___ Available data

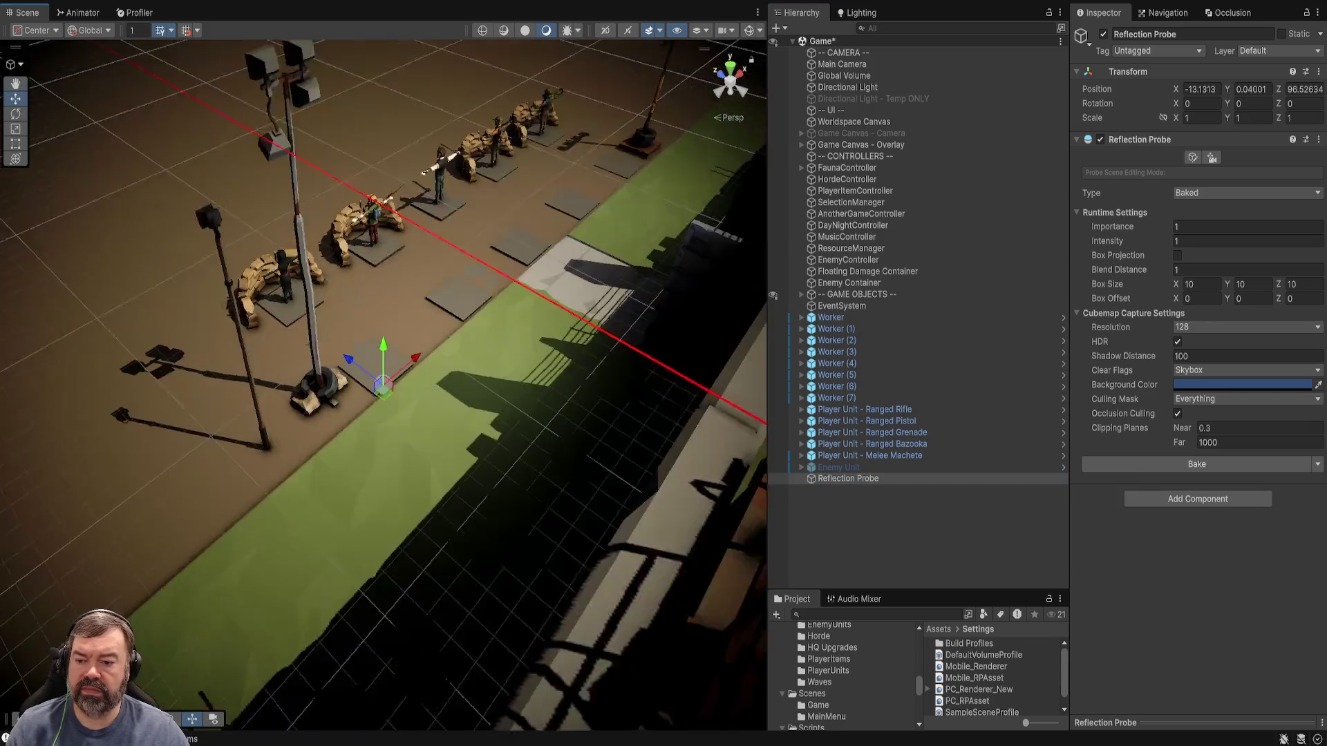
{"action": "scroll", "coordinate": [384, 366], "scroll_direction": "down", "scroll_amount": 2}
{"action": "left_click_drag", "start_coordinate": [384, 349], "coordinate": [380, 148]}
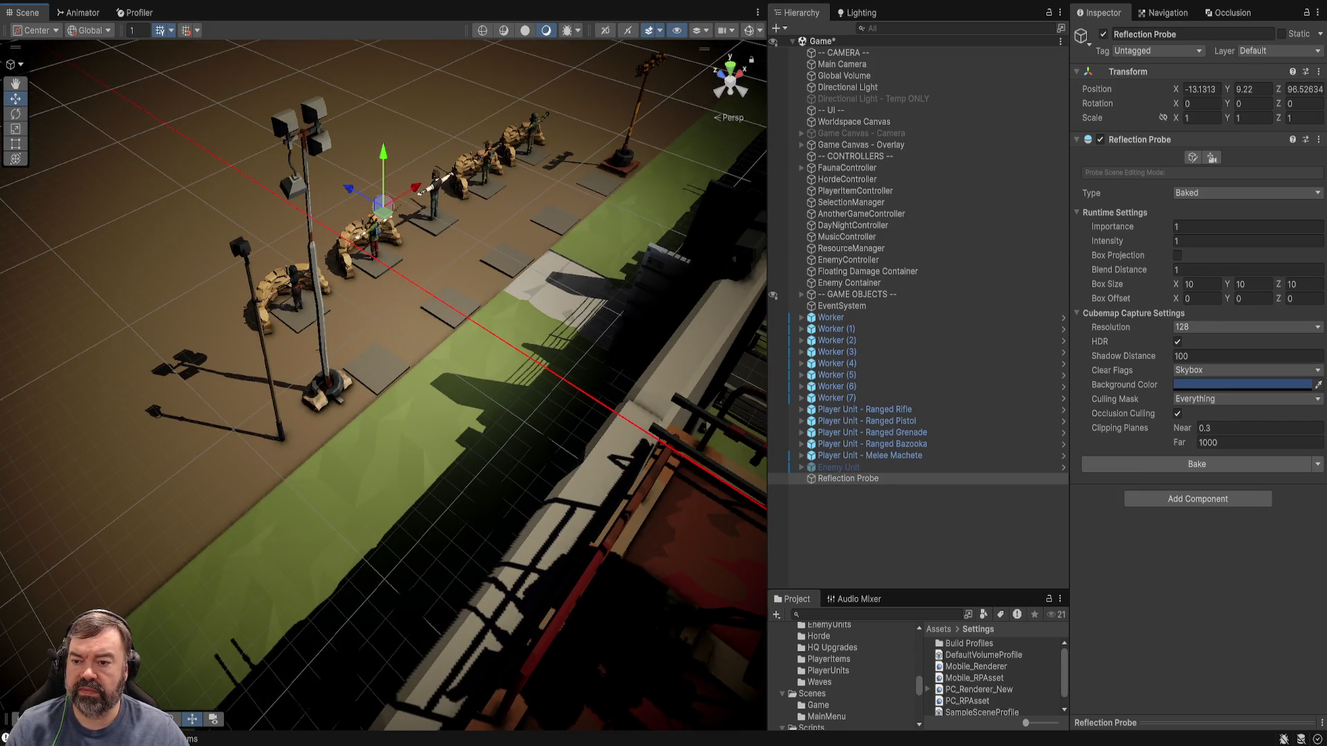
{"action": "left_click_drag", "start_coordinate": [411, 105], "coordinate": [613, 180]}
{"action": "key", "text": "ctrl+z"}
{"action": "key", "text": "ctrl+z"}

______

== Task statement ==
Reproduce the listing exactly, minus its pictures.

== Written answer ==
{"action": "scroll", "coordinate": [384, 366], "scroll_direction": "down", "scroll_amount": 2}
{"action": "left_click_drag", "start_coordinate": [384, 349], "coordinate": [380, 148]}
{"action": "left_click_drag", "start_coordinate": [411, 105], "coordinate": [613, 180]}
{"action": "key", "text": "ctrl+z"}
{"action": "key", "text": "ctrl+z"}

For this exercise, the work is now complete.